Kami sempat berdebat saat itu karena aku memilih mempertahankan walau dia keukeuh harus diubah. "Mending kamu sekalian bikin full bahasa Inggris saja," katanya saat itu. Karena sudah excited mau diterbitin, aku akhirnya setuju saja. Toh, demi kebaikan naskahku juga.
He's my editor: Dedik Priyanto, saat makan siang sambil ngobrolin perubahan-perubahan pada naskah |
Dalam proses 8 kali revisi itu, editorku yang rambutnya mirip Rangga di Ada Apa Dengan Cinta?, memintaku membuat naskah ini lebih drama dan emosional. Karena katanya, naskah berpotensi untuk bisa lebih mengaduk emosi pembaca. Setelah ngobrol ngalor ngidul, bertukar ide, sempat disuruh baca salah satu novel Windry Ramadhina dan baca cerpen Puthut EA, akhirnya aku tahu ke mana harus mengarahkan sisi sentimentil dari karakter utama yang tercipta.

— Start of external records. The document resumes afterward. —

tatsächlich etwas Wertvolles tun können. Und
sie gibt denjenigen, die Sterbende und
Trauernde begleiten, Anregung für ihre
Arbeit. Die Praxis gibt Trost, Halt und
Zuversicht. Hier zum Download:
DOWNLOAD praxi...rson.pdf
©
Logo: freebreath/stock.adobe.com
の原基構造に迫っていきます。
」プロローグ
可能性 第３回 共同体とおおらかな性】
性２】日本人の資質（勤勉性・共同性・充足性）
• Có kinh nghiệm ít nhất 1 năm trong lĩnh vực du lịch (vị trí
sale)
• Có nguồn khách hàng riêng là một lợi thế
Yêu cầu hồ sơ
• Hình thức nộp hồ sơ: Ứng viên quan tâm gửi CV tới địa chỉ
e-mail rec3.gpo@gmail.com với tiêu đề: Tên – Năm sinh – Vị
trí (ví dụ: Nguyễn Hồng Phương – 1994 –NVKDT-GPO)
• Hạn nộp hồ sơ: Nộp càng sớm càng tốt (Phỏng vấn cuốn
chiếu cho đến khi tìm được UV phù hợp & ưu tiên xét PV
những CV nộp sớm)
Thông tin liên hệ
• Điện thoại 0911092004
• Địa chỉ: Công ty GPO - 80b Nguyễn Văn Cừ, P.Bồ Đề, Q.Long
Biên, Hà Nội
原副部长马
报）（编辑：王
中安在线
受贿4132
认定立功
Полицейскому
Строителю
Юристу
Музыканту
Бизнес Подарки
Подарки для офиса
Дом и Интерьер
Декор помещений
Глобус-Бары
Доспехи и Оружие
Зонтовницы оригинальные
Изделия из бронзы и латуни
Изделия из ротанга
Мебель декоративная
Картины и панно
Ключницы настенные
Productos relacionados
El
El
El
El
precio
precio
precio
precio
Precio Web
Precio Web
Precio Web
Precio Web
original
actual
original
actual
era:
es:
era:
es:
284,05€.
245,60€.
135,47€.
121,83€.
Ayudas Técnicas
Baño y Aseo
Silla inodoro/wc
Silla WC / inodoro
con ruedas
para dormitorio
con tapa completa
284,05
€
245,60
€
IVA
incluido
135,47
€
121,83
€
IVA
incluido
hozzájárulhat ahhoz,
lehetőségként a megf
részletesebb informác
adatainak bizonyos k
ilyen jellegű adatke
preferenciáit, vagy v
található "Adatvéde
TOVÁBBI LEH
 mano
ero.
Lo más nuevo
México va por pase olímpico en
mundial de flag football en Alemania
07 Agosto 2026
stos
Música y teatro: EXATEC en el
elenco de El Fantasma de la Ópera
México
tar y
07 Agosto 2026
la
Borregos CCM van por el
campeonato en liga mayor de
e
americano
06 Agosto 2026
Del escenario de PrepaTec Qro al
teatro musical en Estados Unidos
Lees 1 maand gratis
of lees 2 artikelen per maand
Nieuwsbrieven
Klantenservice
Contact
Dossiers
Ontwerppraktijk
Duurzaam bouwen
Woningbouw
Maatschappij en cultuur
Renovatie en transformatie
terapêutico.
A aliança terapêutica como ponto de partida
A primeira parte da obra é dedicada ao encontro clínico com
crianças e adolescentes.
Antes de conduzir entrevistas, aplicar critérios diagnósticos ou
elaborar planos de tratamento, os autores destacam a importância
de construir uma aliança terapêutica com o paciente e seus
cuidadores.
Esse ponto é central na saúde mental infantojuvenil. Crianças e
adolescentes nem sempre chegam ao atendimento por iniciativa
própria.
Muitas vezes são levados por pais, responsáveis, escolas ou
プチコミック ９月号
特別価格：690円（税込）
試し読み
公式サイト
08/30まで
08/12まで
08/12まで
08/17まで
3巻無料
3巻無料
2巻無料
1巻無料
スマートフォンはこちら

Dampak dari perubahan-perubahan itu adalah masuknya bagian yang rencananya ada di sekuel; yakni setting Bangkok. Beruntung meski belum pernah ke sana, aku dibantu oleh teman yang mau-maunya direcoki malam-malam soal Bangkok dan sekitarnya. Dan setelah aku baca-baca lagi, naskahku memang menjadi lebih manis dan bikin galau. Seriously, aku sangat berterima kasih karena Mas Dedik jeli dalam membangun kekurangan naskahku, mengembangkan potensi karakter Happy menjadi lebih pedih, mengembangkan cerita supaya lebih drama namun tak over.
Ini saat pertemuan pertama membahas kekurangan naskah |
Oiya, kami juga sempat berdebat saat revisi akhir sampai-sampai Mas Dedik bilang: "Kalau kamu nggak nurut silakan cari editor lain". Padahal kalau diibaratkan seperti proses download film, saat itu filenya sudah 85% *ups, ketahuan sering unduh film*
Beruntung akhirnya semua selesai. Hanya tinggal menunggu proses setting dan pembuatan cover. Ya, ternyata beginilah proses revisi novel sebelum naik cetak itu. Ada dua kepala bertemu dan mereka harus saling memahami naskah agar layak dibaca begitu diedarkan.